На сухой былинке, на общей сплетенной паутинке — не менее сотни крошечных черных малюток с ярко-белыми пятнышками на круглом брюшке. Они застыли, не шевелятся: греются на солнце. От их скопления тянется к кусту паутинная дорожка. Там, оказывается, находятся закрытые оплывшей землей и присыпанные мусором пять крупных коконов. Здесь было логовище «черной вдовы». Среди грязи можно разглядеть остатки панцирей трупиков кобылок и разных жуков. Так вот что, оказывается, происходит! Сейчас наступило время, когда паучки выбираются из своих зимних жилищ наверх, на волю, к горячему солнцу.

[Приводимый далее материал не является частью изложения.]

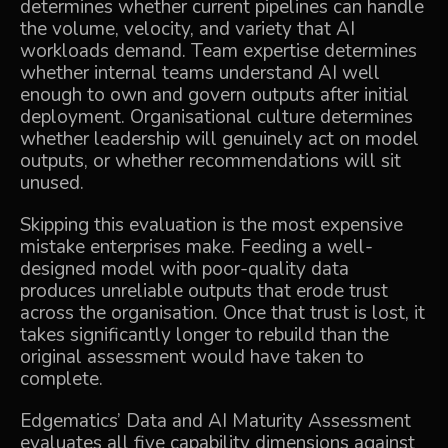
determines whether current pipelines can handle
the volume, velocity, and variety that AI
workloads demand. Team expertise determines
whether internal teams understand AI well
enough to own and govern outputs after initial
deployment. Organisational culture determines
whether leadership will genuinely act on model
outputs, or whether recommendations will sit
unused.
Skipping this evaluation is the most expensive
mistake enterprises make. Feeding a well-
designed model with poor-quality data
produces unreliable outputs that erode trust
across the organisation. Once that trust is lost, it
takes significantly longer to rebuild than the
original assessment would have taken to
complete.
Edgematics’
Data and AI Maturity Assessment
evaluates all five capability dimensions against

— Бедные паучки! — замечает Маркел. — Как им теперь придется ночью. В коконе-то теплее.
— А ты посмотри, как они себя ведут. Когда мы их нашли, кучка была плотной, паучки прижимались друг к другу. Сейчас сильнее пригрело, и они стали расползаться в стороны, чтобы не перегреться. А в коконе, наверное, жарко.

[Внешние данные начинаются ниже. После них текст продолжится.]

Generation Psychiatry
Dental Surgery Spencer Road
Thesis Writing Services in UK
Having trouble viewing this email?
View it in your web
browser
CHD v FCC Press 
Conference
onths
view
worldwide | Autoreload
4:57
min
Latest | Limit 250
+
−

Маленькие аэронавтыПо темным скоплениям мы легко находим старые логовища пауков. Они большей частью не видны, закрыты оплывшей от зимних дождей землей. Я радуюсь, что коконов каракуртов сколько угодно и можно, не спуская с них глаз, изучать, что там происходит.

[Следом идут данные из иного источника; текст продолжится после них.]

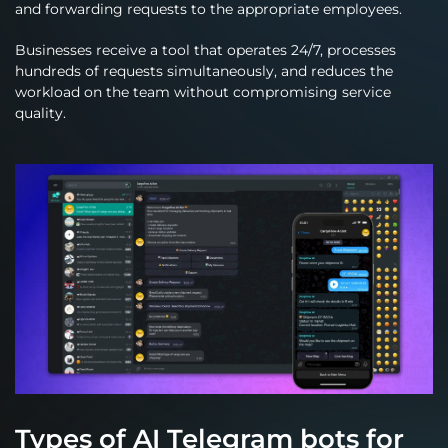
and forwarding requests to the appropriate employees.
Businesses receive a tool that operates 24/7, processes
hundreds of requests simultaneously, and reduces the
workload on the team without compromising service
quality.
Types of AI Telegram bots for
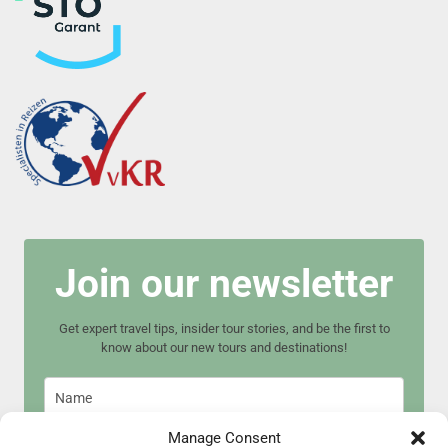
Join our newsletter
Get expert travel tips, insider tour stories, and be the first to
know about our new tours and destinations!
Manage Consent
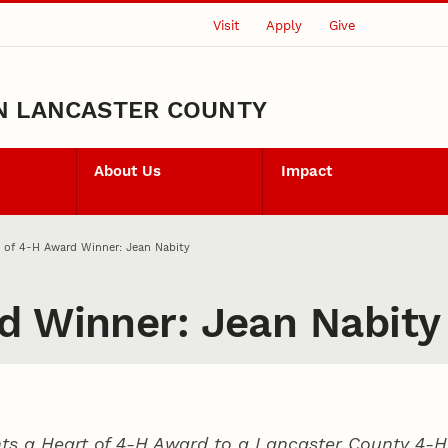
Visit
Apply
Give
N LANCASTER COUNTY
About Us
Impact
 of 4‑H Award Winner: Jean Nabity
d Winner: Jean Nabity
ts a Heart of 4‑H Award to a Lancaster County
4‑H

Теперь у нас масса дел, и несколько дней пролетает незаметно. Что же происходит с паучками? Они беспокойно копошатся в коконе. Самые энергичные подбираются к его стенкам, теребя твердую оболочку. Вот появляется маленький просвет, сквозь который уже проникают лучи сияющего весеннего дня. У образовавшегося отверстия царит необыкновенное оживление. Поочередно, сменяя друг друга, паучки, смачивая слюной, мочалят и грызут края образовавшейся дырочки. По-видимому, их слюна, или скорее всего отрыгнутый наружу желудочный сок растворяет прочные нити кокона.
Через крошечную брешь видно, как в темноте кокона поблескивают точечки многочисленных глаз. Отверстие увеличивается. Вот наружу показались передние ноги первого смельчака. За ними высунулась головогрудь. Еще усилие — и пленник на свободе, стремительно бежит вверх, к свету, к солнцу, протягивая на ходу блестящую паутинку. За первым паучком выскакивают другие, спешат по следу-паутинке, проложенному смельчаком. Вскоре невдалеке от кокона на общей паутинке паучки собираются тесной дружной кучкой. В сверкающем солнцем незнакомом мире они как бы боятся расстаться друг с другом, а так как в каждом логовище несколько коконов, то кучки вырастают и становятся большими.
Рано утром паучата жадно пьют мельчайшие капельки росы, оседающей на паутинке. Почти девять месяцев они пробыли в своем шаровидном домике-коконе и, слегка подсохнув, теперь страдают от жажды.
Паучки будто экономят силы и часами неподвижны. Но стоит их потревожить, как они приходят в неописуемое смятение. Одни, выпуская паутинку, поспешно падают вниз, на землю, другие бегут вверх, третьи — в стороны. Невообразимый переполох продолжается долго, прежде чем паучата успокоятся и вновь соберутся вместе. Так, видимо, полагается вести себя при тревоге, и тот, кто быстрее всех, имеет больше шансов спастись от опасности — какой-либо пичужки или ящерицы, вознамерившейся полакомиться обитателями этого «детского садика».